The Sunday Telegraph today carries a story about business success coming from a word-of-mouth campaign carried out on blogs.
Stormhoek, the South African winery that Hugh Macleod help blog its way to becoming one of the first global microbrands (Mr Macleod’s phrase) gets a lovely write-up under the headline "A very fruity sauvignon blog".
The article goes on to mention a "risky" blogging exercise carried out by Cadbury Schweppes that encouraged graduate trainees to write about working at the company.

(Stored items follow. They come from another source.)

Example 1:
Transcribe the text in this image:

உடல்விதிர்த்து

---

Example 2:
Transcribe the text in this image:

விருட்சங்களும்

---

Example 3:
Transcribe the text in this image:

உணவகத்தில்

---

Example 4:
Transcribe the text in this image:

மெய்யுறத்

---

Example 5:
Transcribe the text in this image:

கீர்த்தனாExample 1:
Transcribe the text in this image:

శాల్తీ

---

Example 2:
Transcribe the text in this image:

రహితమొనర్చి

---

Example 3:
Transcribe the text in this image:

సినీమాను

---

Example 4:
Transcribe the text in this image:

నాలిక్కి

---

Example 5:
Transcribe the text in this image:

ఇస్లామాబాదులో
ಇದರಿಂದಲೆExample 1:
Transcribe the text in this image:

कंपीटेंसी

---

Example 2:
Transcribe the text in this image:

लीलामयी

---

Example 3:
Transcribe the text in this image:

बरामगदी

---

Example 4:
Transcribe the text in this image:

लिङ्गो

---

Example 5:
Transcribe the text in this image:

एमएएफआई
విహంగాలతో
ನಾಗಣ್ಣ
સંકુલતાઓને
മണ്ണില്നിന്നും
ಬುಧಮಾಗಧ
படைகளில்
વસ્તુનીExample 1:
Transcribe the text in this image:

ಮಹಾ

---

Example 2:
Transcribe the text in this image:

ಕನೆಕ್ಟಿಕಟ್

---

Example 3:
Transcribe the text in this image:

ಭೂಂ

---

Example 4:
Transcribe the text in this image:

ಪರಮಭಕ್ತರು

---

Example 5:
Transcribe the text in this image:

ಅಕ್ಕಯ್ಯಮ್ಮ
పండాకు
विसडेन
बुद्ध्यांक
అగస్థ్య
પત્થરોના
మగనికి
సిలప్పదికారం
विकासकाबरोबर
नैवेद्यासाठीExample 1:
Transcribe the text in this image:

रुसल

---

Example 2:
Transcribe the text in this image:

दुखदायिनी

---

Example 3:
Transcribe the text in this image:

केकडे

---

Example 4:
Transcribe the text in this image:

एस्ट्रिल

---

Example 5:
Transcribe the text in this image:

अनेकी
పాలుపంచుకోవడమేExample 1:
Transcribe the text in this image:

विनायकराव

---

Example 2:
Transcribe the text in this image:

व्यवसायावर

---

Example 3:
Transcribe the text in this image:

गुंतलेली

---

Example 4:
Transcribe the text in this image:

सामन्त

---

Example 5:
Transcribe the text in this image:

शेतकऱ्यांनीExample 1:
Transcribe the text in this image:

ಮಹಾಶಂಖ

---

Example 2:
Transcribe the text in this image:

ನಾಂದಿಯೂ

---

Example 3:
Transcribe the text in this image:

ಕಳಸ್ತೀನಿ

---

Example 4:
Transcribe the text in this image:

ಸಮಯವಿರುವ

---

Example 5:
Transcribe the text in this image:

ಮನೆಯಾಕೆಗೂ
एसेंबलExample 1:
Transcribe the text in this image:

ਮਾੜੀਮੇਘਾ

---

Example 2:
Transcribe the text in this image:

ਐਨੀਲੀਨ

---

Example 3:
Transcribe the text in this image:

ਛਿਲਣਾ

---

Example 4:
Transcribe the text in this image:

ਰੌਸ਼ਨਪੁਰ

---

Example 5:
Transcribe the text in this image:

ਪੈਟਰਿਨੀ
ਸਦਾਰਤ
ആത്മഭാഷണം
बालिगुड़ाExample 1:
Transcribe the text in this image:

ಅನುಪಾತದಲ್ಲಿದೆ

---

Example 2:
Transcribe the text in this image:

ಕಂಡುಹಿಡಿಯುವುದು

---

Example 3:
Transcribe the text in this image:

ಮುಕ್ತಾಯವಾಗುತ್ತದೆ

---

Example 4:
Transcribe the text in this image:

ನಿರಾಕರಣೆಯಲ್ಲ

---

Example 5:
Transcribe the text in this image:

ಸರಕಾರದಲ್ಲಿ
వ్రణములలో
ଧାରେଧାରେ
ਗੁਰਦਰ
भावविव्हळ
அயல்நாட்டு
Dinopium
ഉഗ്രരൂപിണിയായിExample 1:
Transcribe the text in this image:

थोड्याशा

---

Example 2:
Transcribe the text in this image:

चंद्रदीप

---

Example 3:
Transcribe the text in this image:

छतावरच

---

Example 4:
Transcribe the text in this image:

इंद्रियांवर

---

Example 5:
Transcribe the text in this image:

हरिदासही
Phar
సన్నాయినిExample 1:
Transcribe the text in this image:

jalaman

There are two interesting things about the article. First, the Sunday Telegraph business section is not given to frothy hype about new trends, and so it stresses hard business benefits (Stormhoek now has 20% of South African wine sales over £5 in the UK and sales have doubled over the past year). Second, it concludes by questioning the sustainability of the campaign, i.e. "keeping bloggers interested in it".

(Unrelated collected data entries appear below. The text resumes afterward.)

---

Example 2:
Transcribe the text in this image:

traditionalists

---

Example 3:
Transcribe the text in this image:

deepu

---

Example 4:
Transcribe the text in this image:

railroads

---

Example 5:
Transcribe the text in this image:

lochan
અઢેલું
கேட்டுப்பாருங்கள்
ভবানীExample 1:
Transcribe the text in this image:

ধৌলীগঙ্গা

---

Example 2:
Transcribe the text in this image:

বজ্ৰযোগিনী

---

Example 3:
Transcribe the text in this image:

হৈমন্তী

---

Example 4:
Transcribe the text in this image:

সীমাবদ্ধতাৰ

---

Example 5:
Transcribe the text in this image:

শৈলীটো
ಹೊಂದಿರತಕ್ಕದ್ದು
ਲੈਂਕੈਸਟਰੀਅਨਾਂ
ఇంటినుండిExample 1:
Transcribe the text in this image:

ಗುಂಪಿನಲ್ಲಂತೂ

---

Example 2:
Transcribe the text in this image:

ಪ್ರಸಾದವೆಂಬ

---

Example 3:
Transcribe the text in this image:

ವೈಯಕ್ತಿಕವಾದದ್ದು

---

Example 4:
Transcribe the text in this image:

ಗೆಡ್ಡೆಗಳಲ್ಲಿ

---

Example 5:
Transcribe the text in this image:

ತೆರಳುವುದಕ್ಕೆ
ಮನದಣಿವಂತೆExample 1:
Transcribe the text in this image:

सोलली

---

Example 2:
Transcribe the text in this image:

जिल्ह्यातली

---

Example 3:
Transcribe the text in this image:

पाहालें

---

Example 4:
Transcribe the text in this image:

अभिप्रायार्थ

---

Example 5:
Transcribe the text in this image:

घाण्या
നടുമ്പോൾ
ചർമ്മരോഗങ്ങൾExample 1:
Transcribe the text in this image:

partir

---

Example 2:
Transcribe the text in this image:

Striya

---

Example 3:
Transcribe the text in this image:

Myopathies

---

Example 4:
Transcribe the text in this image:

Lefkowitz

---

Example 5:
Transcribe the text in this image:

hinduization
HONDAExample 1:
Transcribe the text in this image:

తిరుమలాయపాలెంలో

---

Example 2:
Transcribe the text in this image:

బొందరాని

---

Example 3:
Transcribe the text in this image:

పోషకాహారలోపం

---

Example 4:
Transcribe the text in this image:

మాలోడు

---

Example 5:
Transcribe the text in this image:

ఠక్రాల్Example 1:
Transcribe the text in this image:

It’s a fair point – this is one of the first campaigns of its kind. No one knows how it will develop , least of all the guys at Stormhoek:
"I don’t know where the dialogue will go next," [owner Nick Dymoke-Marr] says. "The thing is
that you can’t control the message. You just wind it up and let it go."
It’s that willingness to embrace risk and relinquish the illusion of control over a message that has allowed them to be successful, for sure. This is one of the biggest challenges for more established brands wanting to connect with social media.
I liked Richard Edelman’s point when discussing his company’s Trust Barometer 2006: [I paraphrase] you think you are minimising risk by not engaging with blogging, but you’re not – you’re maximising risk by being absent from the conversations your customers are having about you.
(Note the first thing Stormhoek does with their mainstream media coverage is blog about it. Amplify that coverage, guys – smooth moves. Hope you’re now emailing the link to your blog and the article to anyone you think might not see it.)